Taken together, the findings of this study outline a coherent problem–solution–impact pathway for groundwater sustainability in the Manglaralto aquifer. The problem — progressive salinisation under combined pressure from seawater intrusion, geogenic contributions, overexploitation, and climate variability — is diagnosed through hydrochemical modelling at the individual well scale. The solution emerges from the spatial zonation identified by the model, which enables the targeted application of management strategies: controlled pumping and monitoring in coastal wells dominated by seawater intrusion, and regulated extraction with dissolution monitoring in inland wells controlled by geogenic processes. The impact, in turn, lies in transferring these insights to JAAPMAN as an accessible and replicable decision-support tool, transforming technical modelling outputs into actionable governance practices that reinforce the long-term water security of the communities served by the aquifer.

This study reveals the hydrochemical dynamics of groundwater in the Manglaralto aquifer. Ionic contents and physicochemical data from samples taken from seven wells constitute the hydrochemical model. The successive mixing approach replicates the aquifer’s hydrochemical conditions, reflecting complex interactions among seasonal meteoric water recharge, seawater intrusion, and basement salt dissolution. Wells W2, W3, and W4 are affected by seawater intrusion, while wells W6, W10, W11, and W12 are affected by basement salt dissolution. Analysis of saturation indices showed that carbonates (calcite, aragonite, and dolomite) are supersaturated in all wells, driven by the direct influence of the carbonate basement. Phases such as gypsum, halite, and potassium salts remain unsaturated, reflecting the influence of the basement and pumping-induced gradients on the hydrochemical evolution of the aquifer.

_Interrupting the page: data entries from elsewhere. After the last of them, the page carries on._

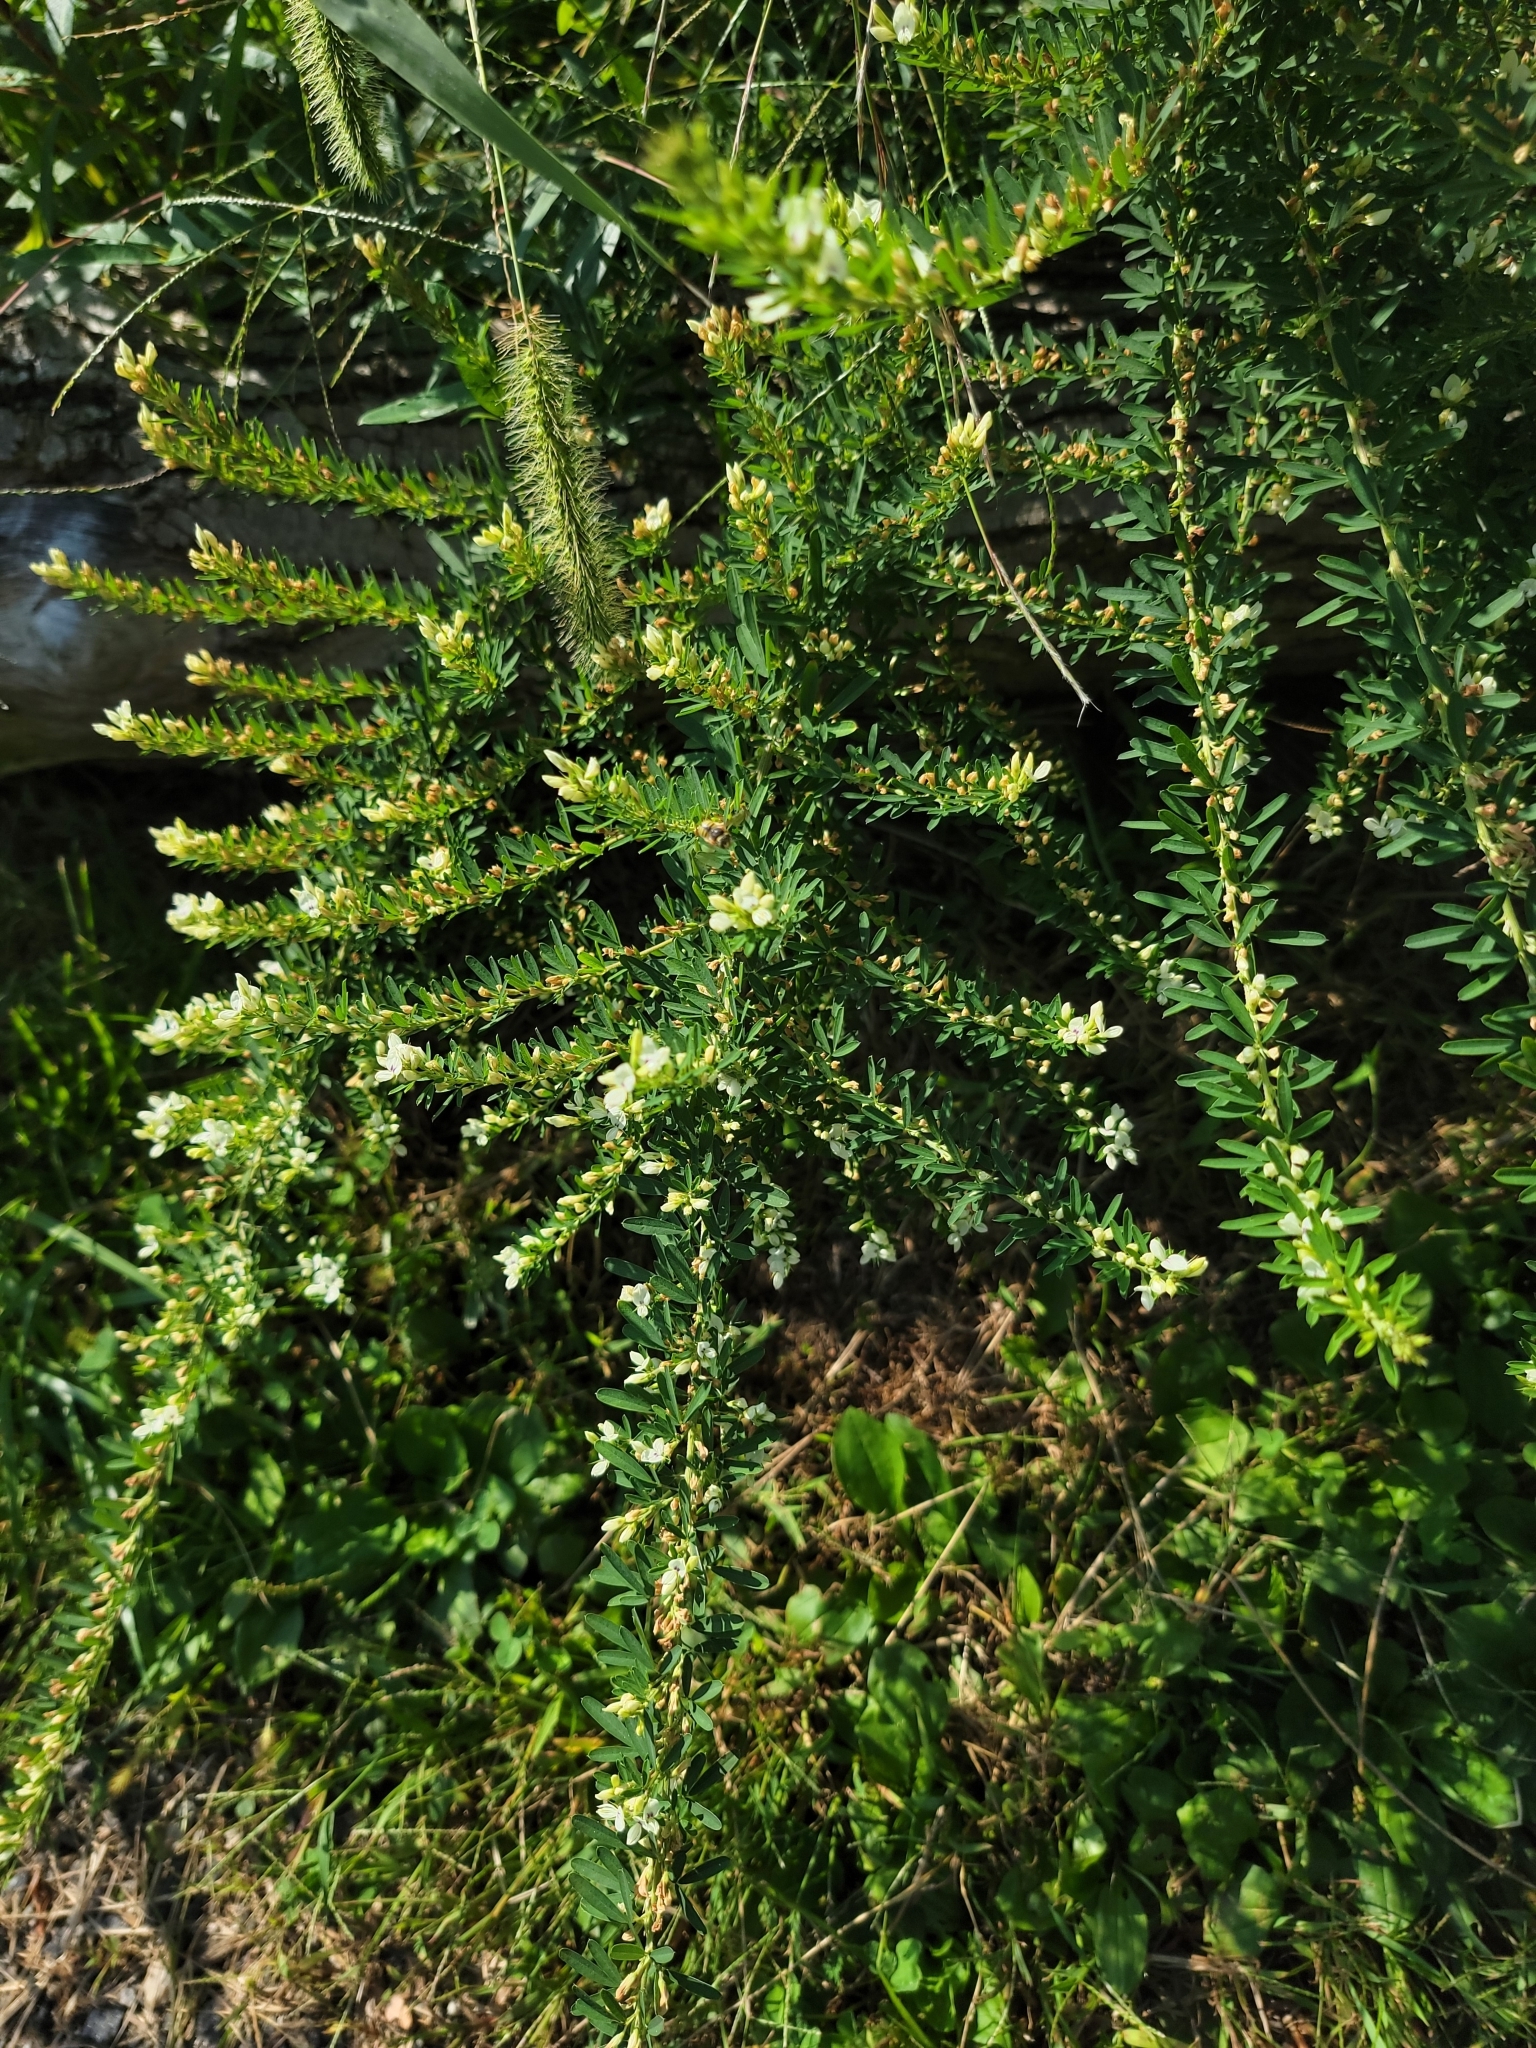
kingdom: Plantae
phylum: Tracheophyta
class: Magnoliopsida
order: Fabales
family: Fabaceae
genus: Lespedeza
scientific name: Lespedeza cuneata
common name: Chinese bush-clover
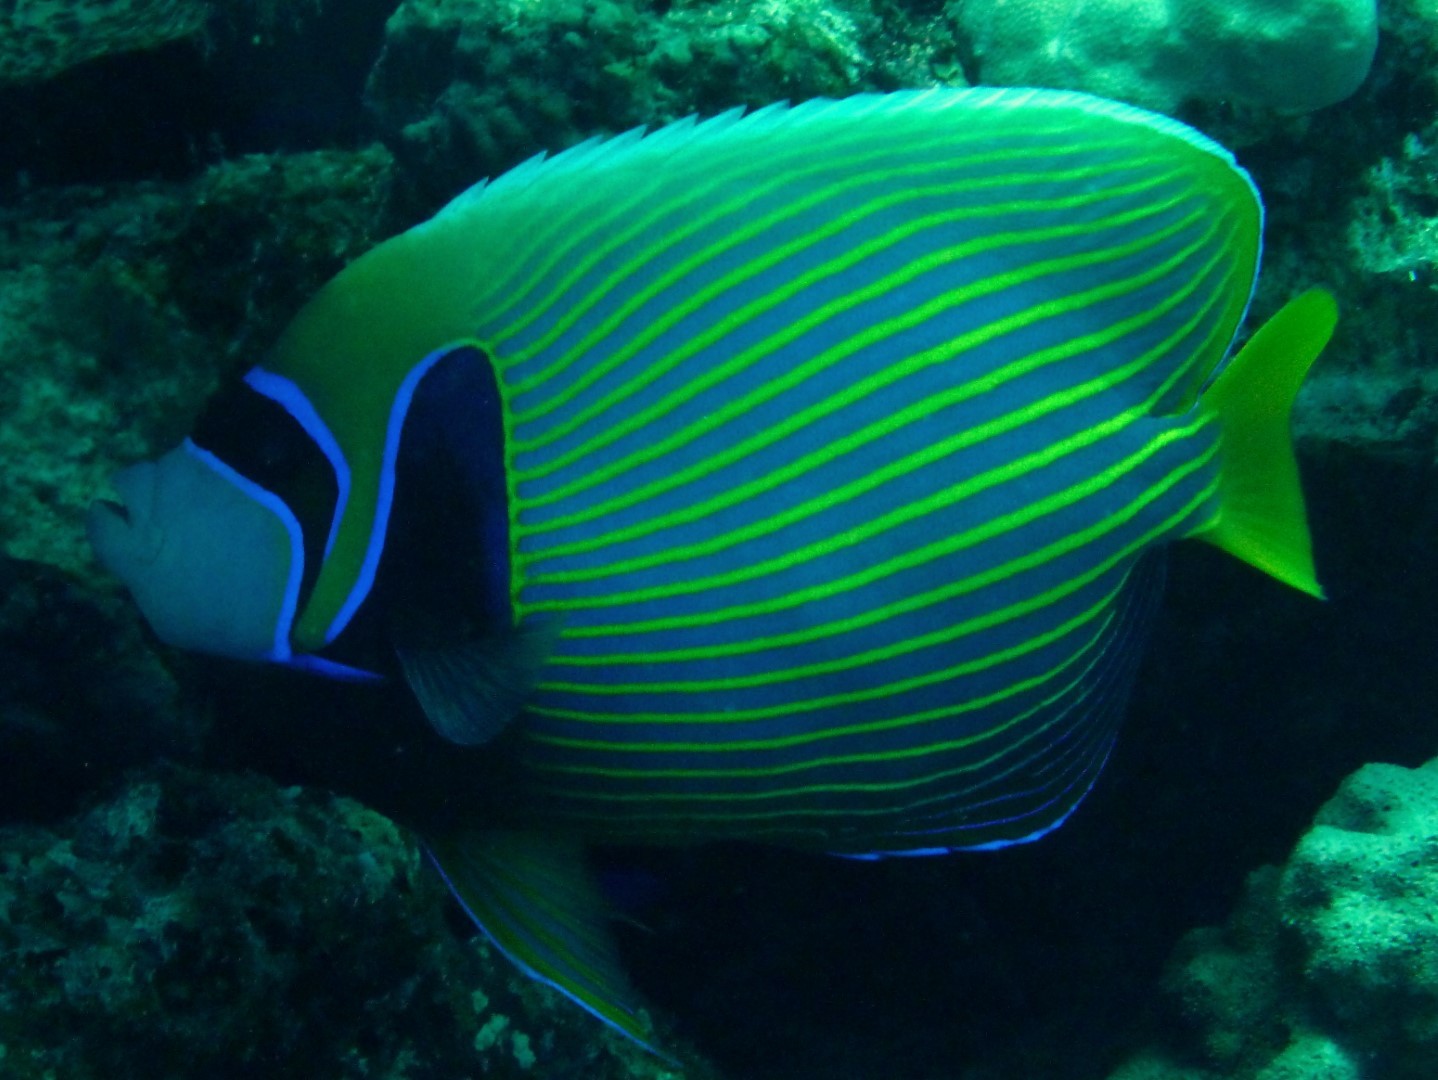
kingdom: Animalia
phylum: Chordata
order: Perciformes
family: Pomacanthidae
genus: Pomacanthus
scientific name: Pomacanthus imperator
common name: Emperor angelfish
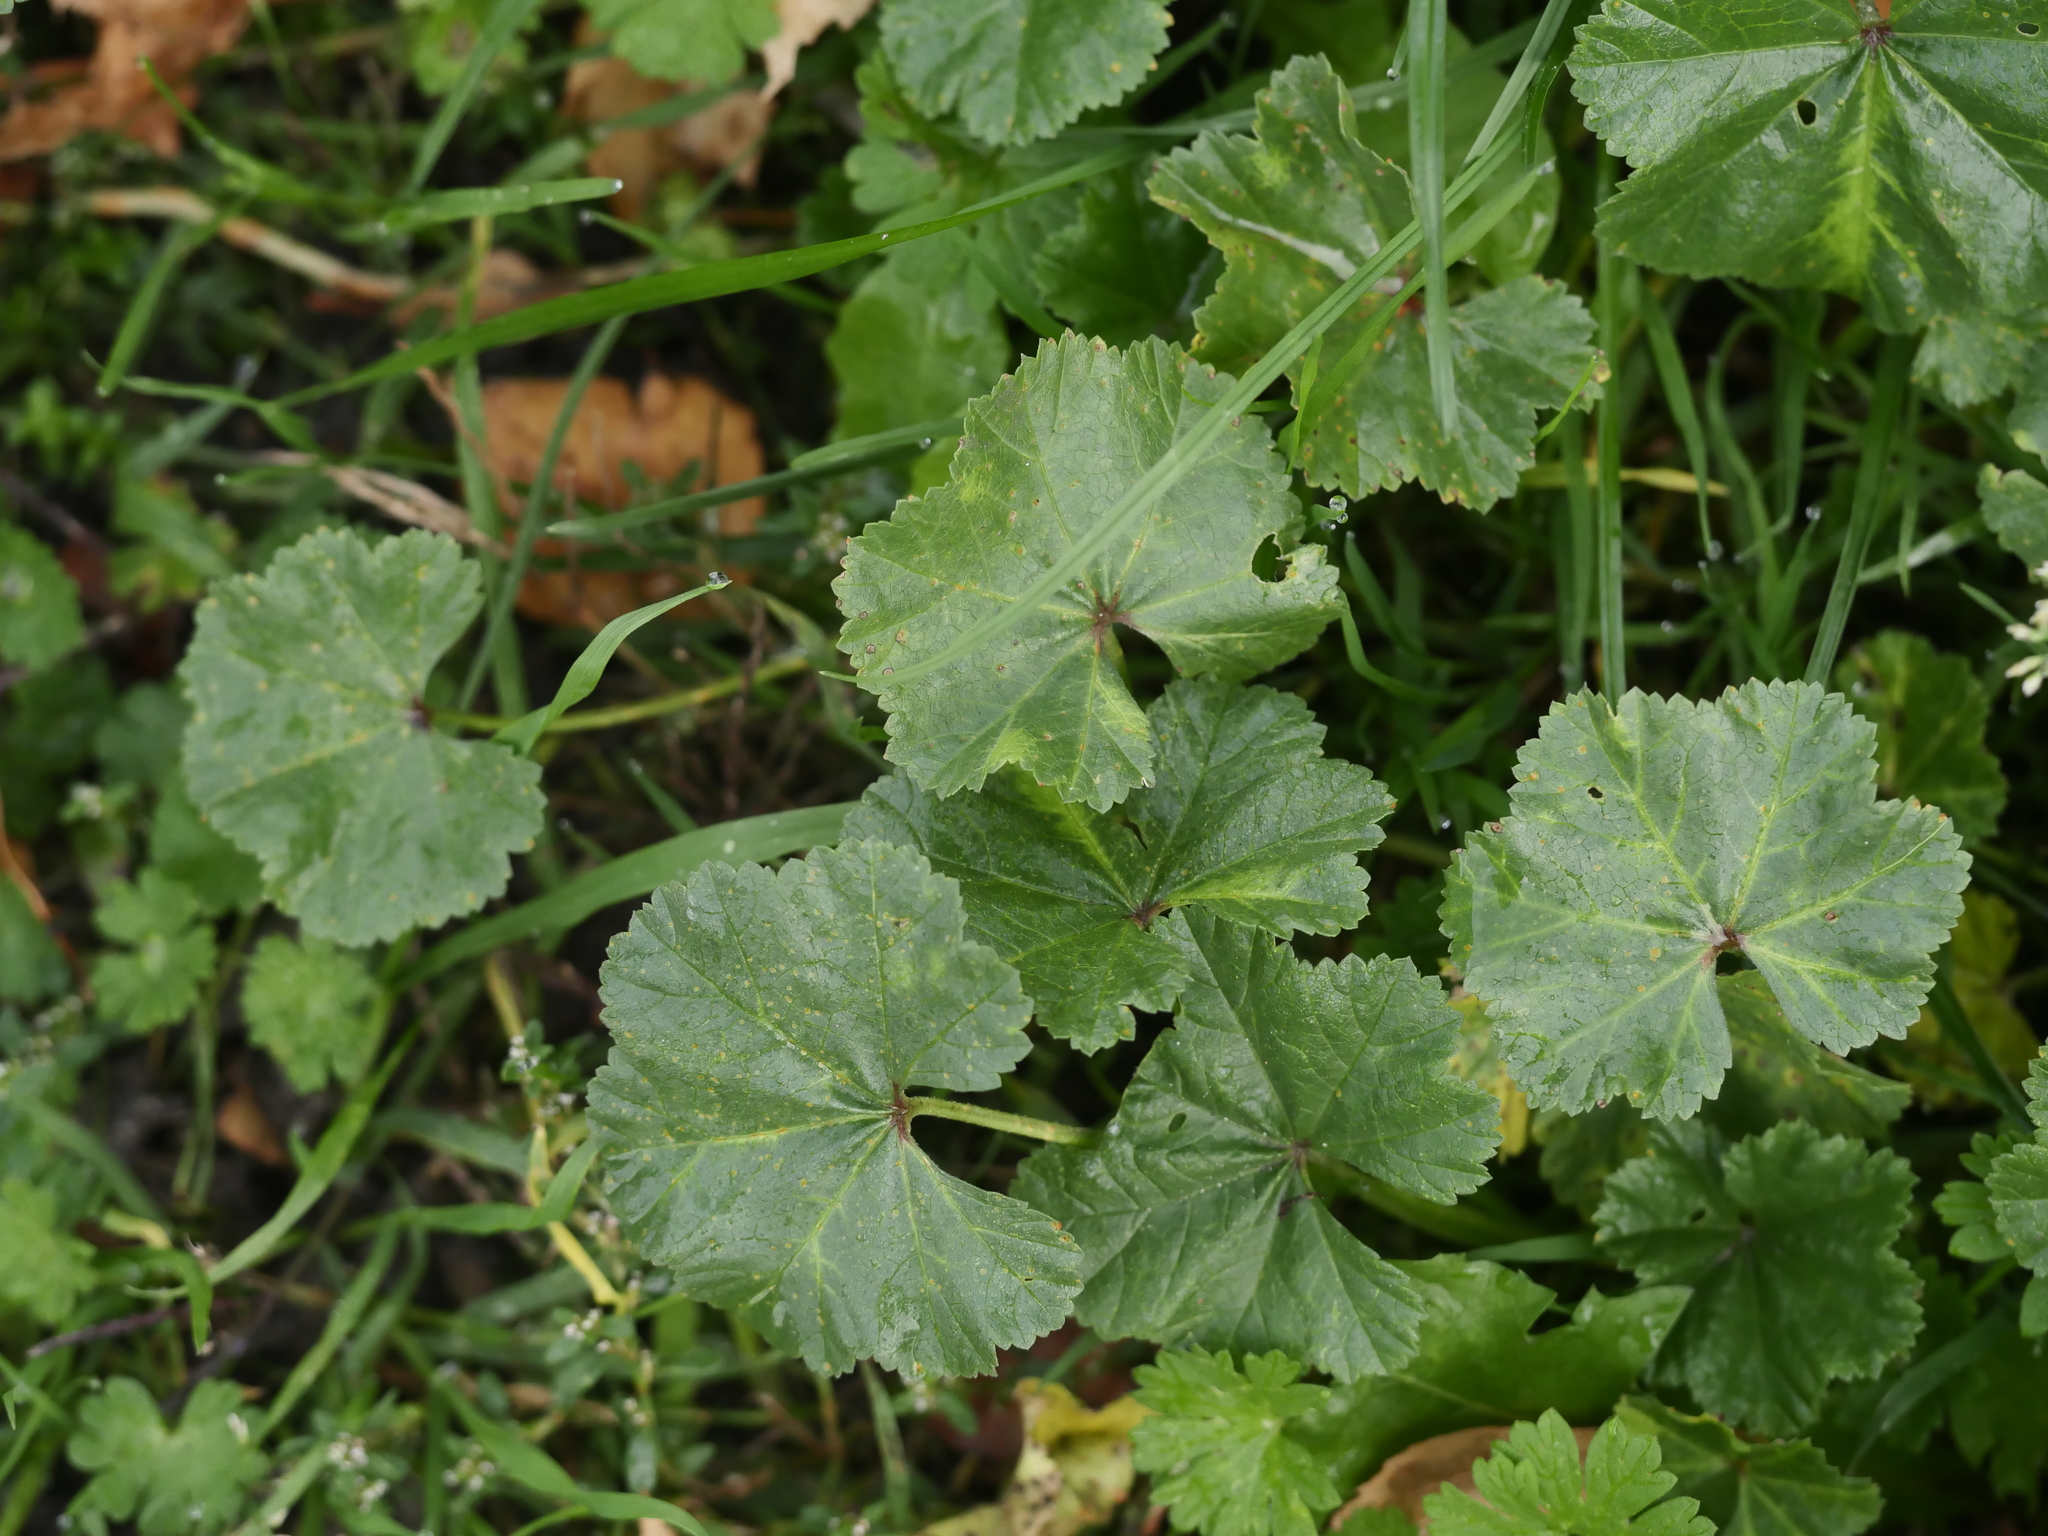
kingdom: Plantae
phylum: Tracheophyta
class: Magnoliopsida
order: Malvales
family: Malvaceae
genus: Malva
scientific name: Malva neglecta
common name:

The research acknowledges the aquifer’s hydrochemical interactions, which are essential for management that respects the natural physical environment. In this regard, actions such as continuous monitoring, controlled extraction rates, well-pumping rotation, and managed recharge are key to planning community water sustainability. Simulated scenarios demonstrate that limiting extractions during dry periods and improving recharge structures, such as alluvial dams, can reduce the advance of the brackish wedge and the aquifer’s vulnerability to intrusion, even under conditions of high-water demand and low rainfall.

Future research directions could focus on refining the model by incorporating more complex geochemical processes (e.g., mineral dissolution kinetics, redox reactions) and isotopic modelling. Identifying the aquifer’s recharge and discharge zones is key to improving model interpretation, predicting the effects of intensive exploitation, and designing artificial recharge strategies. Integrating hydrochemical, isotopic, and piezometric monitoring data from long-term campaigns will enable evaluation of the influence of extreme events such as El Niño and La Niña, thereby strengthening the community-based water sustainability approach in Manglaralto.

From a sustainability perspective, this study illustrates how a conceptual hydrochemical model, even when based on a limited dataset, can inform management actions that support water security in coastal rural communities. By identifying which wells are dominated by seawater intrusion and which are controlled by geogenic processes, the model provides JAAPMAN with a baseline, process-based decision-support framework to refine its current practices of controlled pumping, well rotation, and water mixing, primarily under non-extreme hydroclimatic conditions. Extending this framework to extreme scenarios (El Niño/La Niña years) and validating it with multi-year monitoring data are identified as priority directions for future work. With these caveats, integrating hydrochemical diagnosis with community-based governance offers a transferable approach to improving groundwater management in similar coastal aquifer systems across Latin America, particularly in contexts where scientific tools must be accessible to local water boards operating under limited institutional resources.